Washington würdigt die Vision von König Mohammed VI. und kündigt die Eröffnung eines neuen Konsulats in Casablanca an

Veröffentlicht am 30. April 2026 um 10:37

Rabat – Die Vereinigten Staaten machen keinen Hehl aus ihrer Bewunderung für die marokkanische Führung. Am Mittwoch in Rabat sprach der stellvertretende Außenminister Christopher Landau Seiner Majestät König Mohammed VI. seinen Dank aus, dessen Vision und Führung, wie er sagte, „unsere 250-jährige Partnerschaft zu neuen Höhen führen“.

An der Seite von Minister Nasser Bourita sprach Landau seinen Dank auch an Präsident Donald Trump und den marokkanischen Monarchen aus und betonte, dass ihre gemeinsame Vision die treibende Kraft hinter dieser Aufwärtsdynamik sei.

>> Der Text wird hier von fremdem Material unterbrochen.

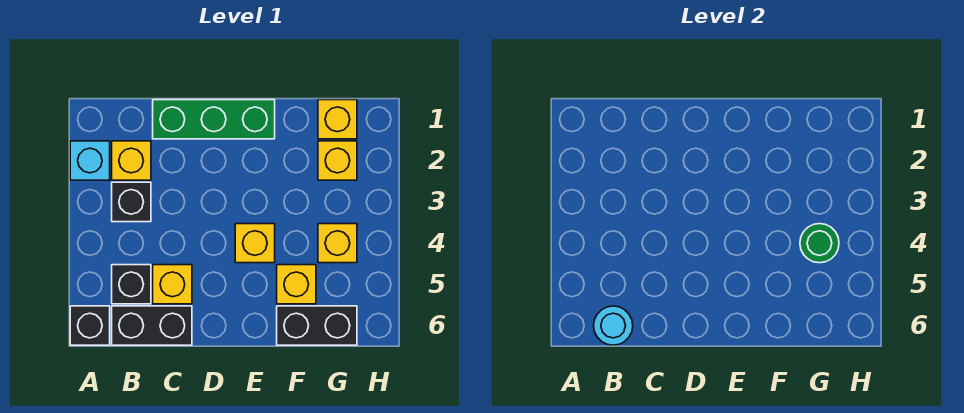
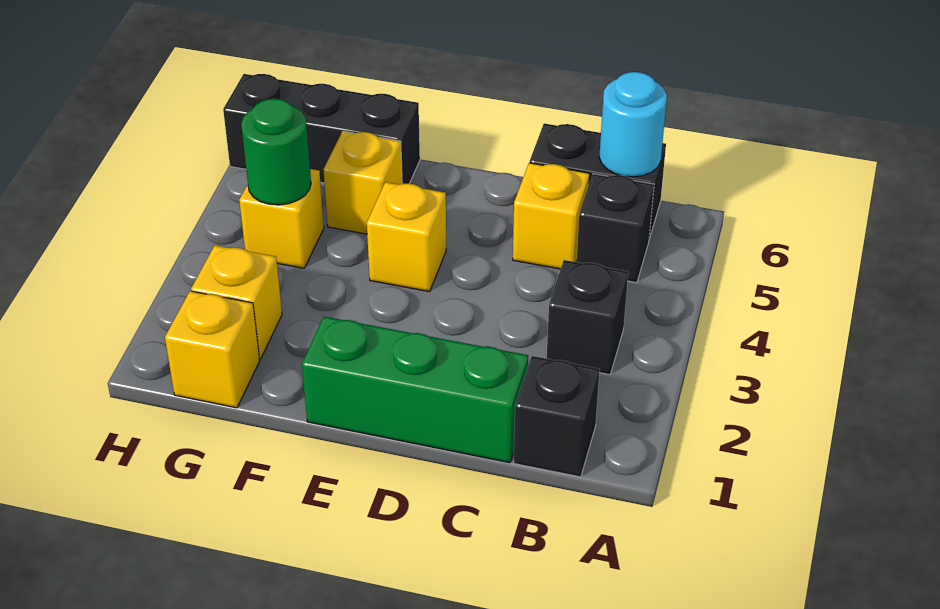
cyan 1x1 brick [70,141,110,180] -> none
black 1x1 brick [70,306,110,345] -> black 1x1 brick moved to [514,356,600,477]
yellow 1x1 brick [112,141,151,180] -> none
black 1x2 brick [277,306,357,345] -> black 1x3 brick [223,74,420,184]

Der US-Diplomat erinnerte anschließend an die außergewöhnliche Langlebigkeit der Beziehungen zwischen den beiden Ländern: mehr als zweieinhalb Jahrhunderte gemeinsamer Geschichte als strategische Verbündete und wertvolle Partner. Er veranschaulichte diese Beziehung jedoch auch anhand zweier physischer Symbole: zum einen die US-Gesandtschaft in Tanger, „das älteste diplomatische Gebäude der Welt“ im Besitz der Vereinigten Staaten, das von einem historischen Engagement zeugt; zum anderen die bevorstehende Eröffnung des neuesten diplomatischen Gebäudes der USA, die bereits an diesem Donnerstag in Casablanca stattfinden soll.

„So sehen echtes Engagement und eine dauerhafte Beziehung aus“, betonte Landau.

Schließlich bezeichnete der hochrangige Beamte Marokko als „unverzichtbaren, stabilen und strategischen Partner“, nicht nur in Nordafrika, sondern auf dem gesamten afrikanischen Kontinent und auf der internationalen Bühne – eine Erklärung, die das Königreich wieder in den Mittelpunkt der diplomatischen Prioritäten Washingtons rückt.